--- Begin SELECTED TEXT ---
I really appreciate if you give some help!
Best Answer
$$(x_1, \ldots, x_j, \ldots, x_n) = x = F(F^{-1}(x)) = F((h_1(x), \ldots, h_j(x), \ldots, h_n(x))) = (h_1(x), \ldots, h_j(x), \ldots, f(h_1(x), \ldots, h_n(x)))$$ Therefore $x_j = h_j(x)$.
Theorem 2.1.5 (c) states that if $f$ is a continuous function then the inverse image/preimage of an open set is also open. We can make a continuous function $f: \mathbb{R}^{n-1} \rightarrow \mathbb{R}^{n}$ that maps $(x_1, \ldots, x_{n-1})$ to $(x_1, \ldots, x_{n-1}, 0)$. By that theorem, $$f^{-1}(W) = \{(x_1, \ldots, x_{n-1}) \in \mathbb{R}^{n-1} \vert f((x_1, \ldots, x_{n-1})) = (x_1, \ldots, x_{n-1}, 0) \in W\} = U$$ is open as $W$ is open.
--- End SELECTED TEXT ---
- [TO BE DONE]
a) Answer these questions from the forum excerpt:
(i) What equality is stated right after the word "Therefore"?
(ii) According to the excerpt, what does Theorem 2.1.5 (c) state?
(iii) What does the constructed function f map (x_1, …, x_{n-1}) to?
b) Rewrite the paragraph of the forum excerpt that starts "Theorem 2.1.5 (c) states" as a short bulleted list that keeps its main facts.
The material after this point has no connection to the forum excerpt.
--- Begin DATA PROVIDED ---
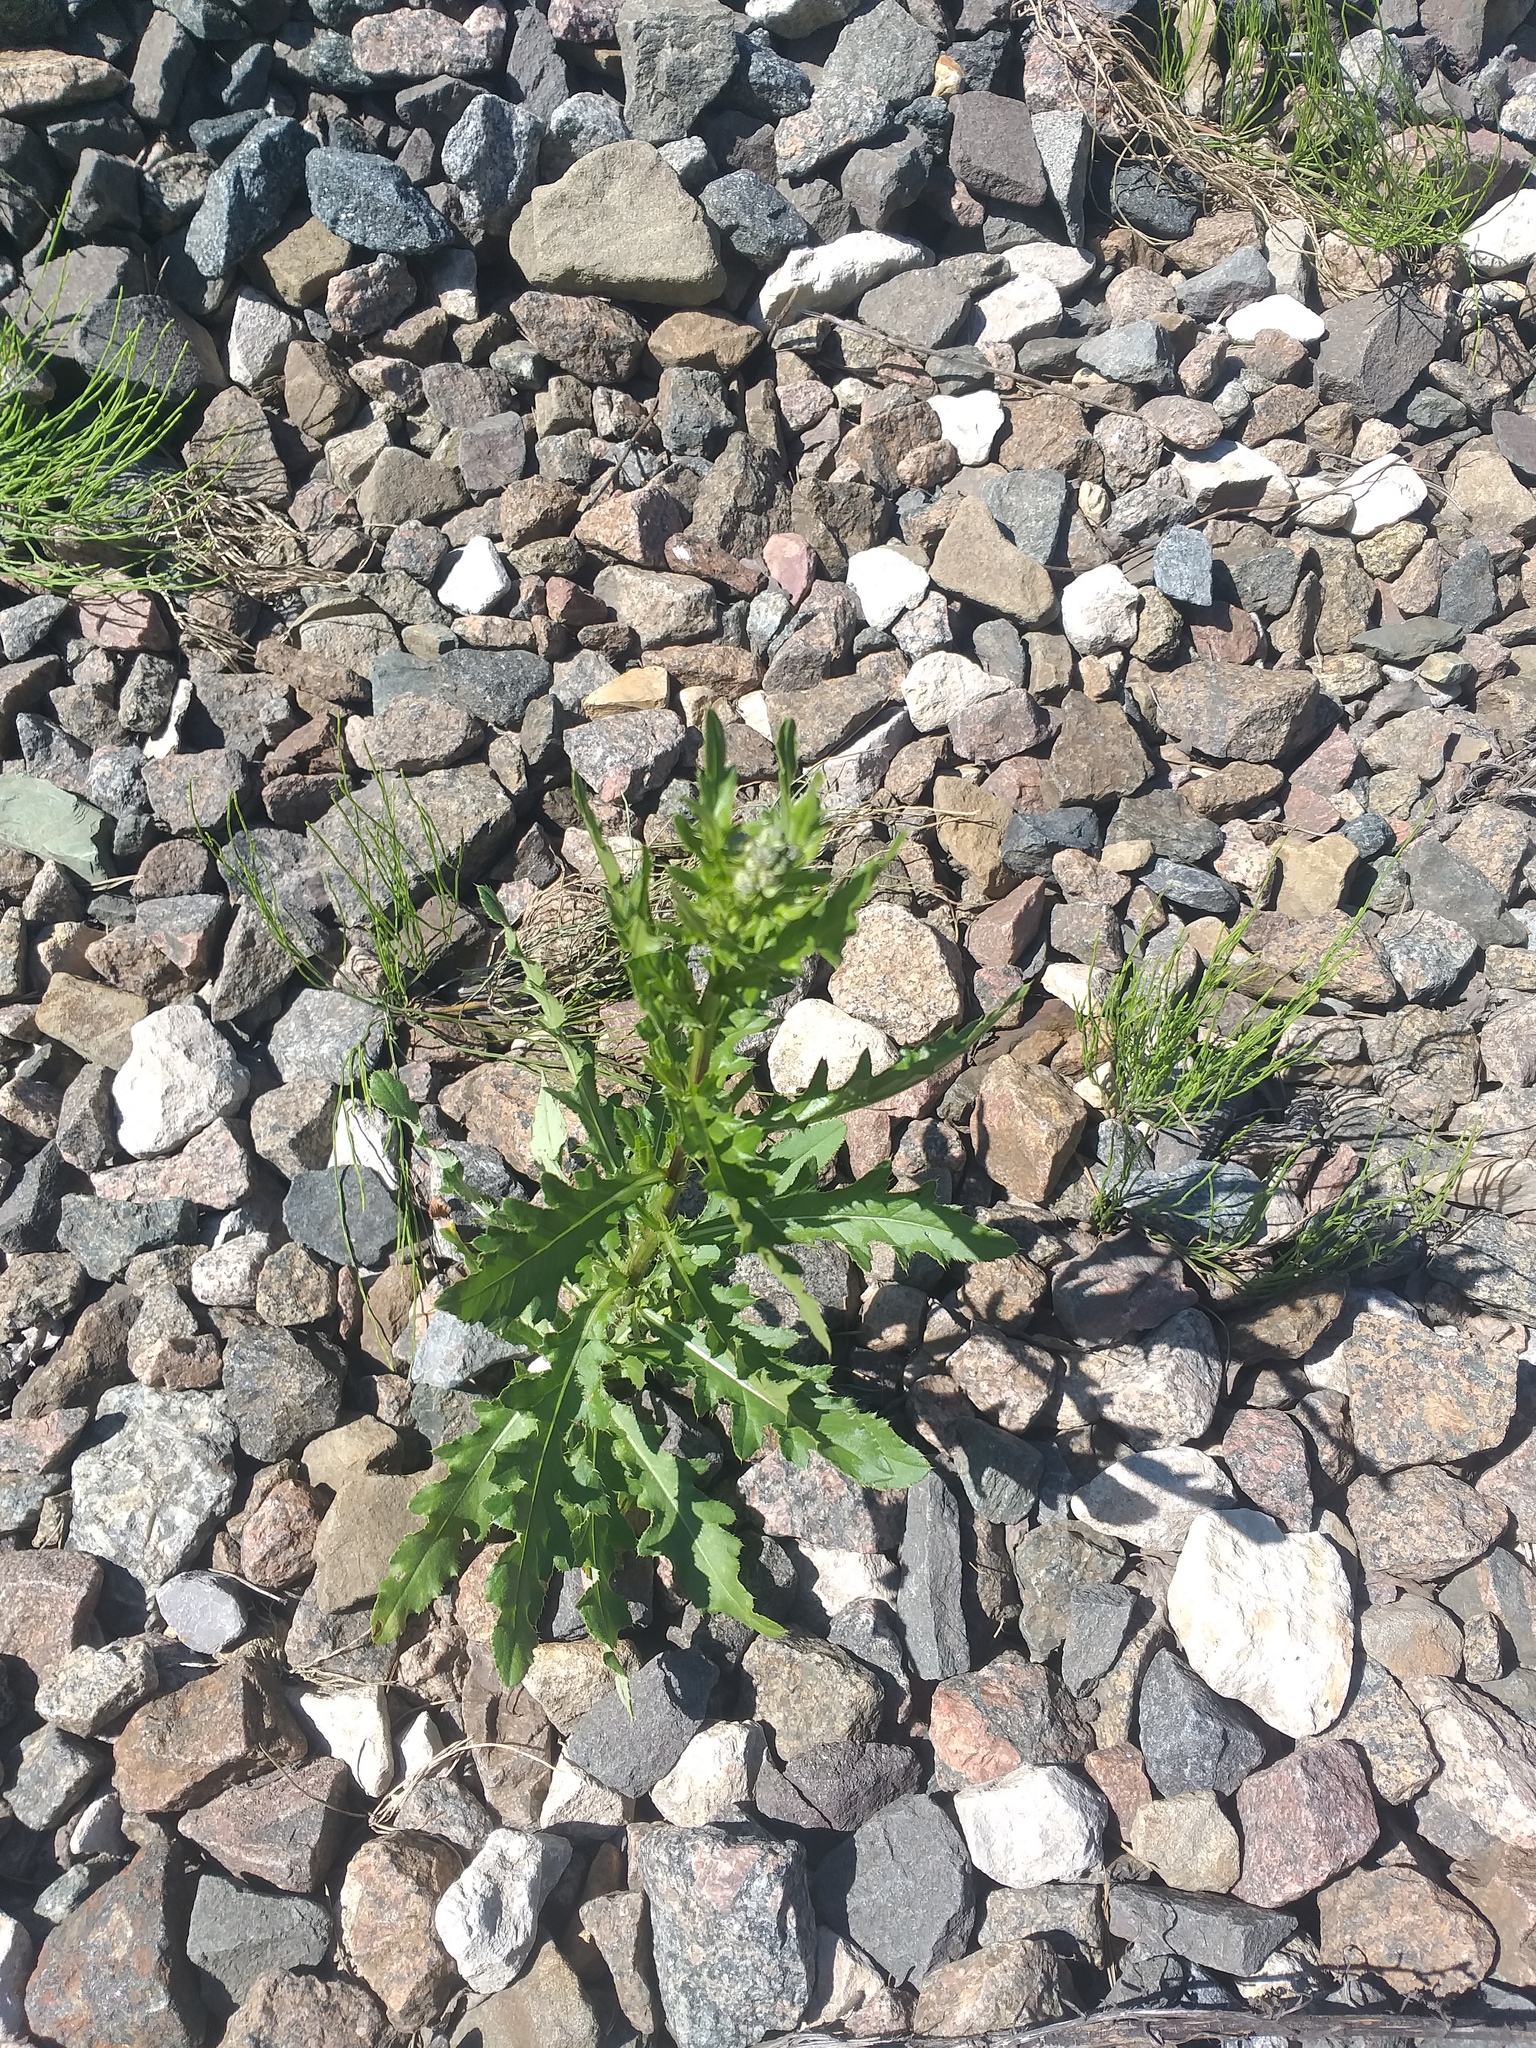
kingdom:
--- End DATA PROVIDED ---
- [PROBLEM SOLUTIONS]
a)
(i) x_j = h_j(x).
(ii) If f is a continuous function, then the inverse image (preimage) of an open set is also open.
(iii) (x_1, …, x_{n-1}, 0).

b)
- Theorem 2.1.5 (c): if f is continuous, the inverse image (preimage) of an open set is open.
- A continuous function f: ℝ^{n-1} → ℝ^n can be defined by sending (x_1, …, x_{n-1}) to (x_1, …, x_{n-1}, 0).
- The preimage f^{-1}(W) is the set of points (x_1, …, x_{n-1}) in ℝ^{n-1} whose image (x_1, …, x_{n-1}, 0) lies in W, and this set equals U.
- Because W is open, the theorem gives that U is open.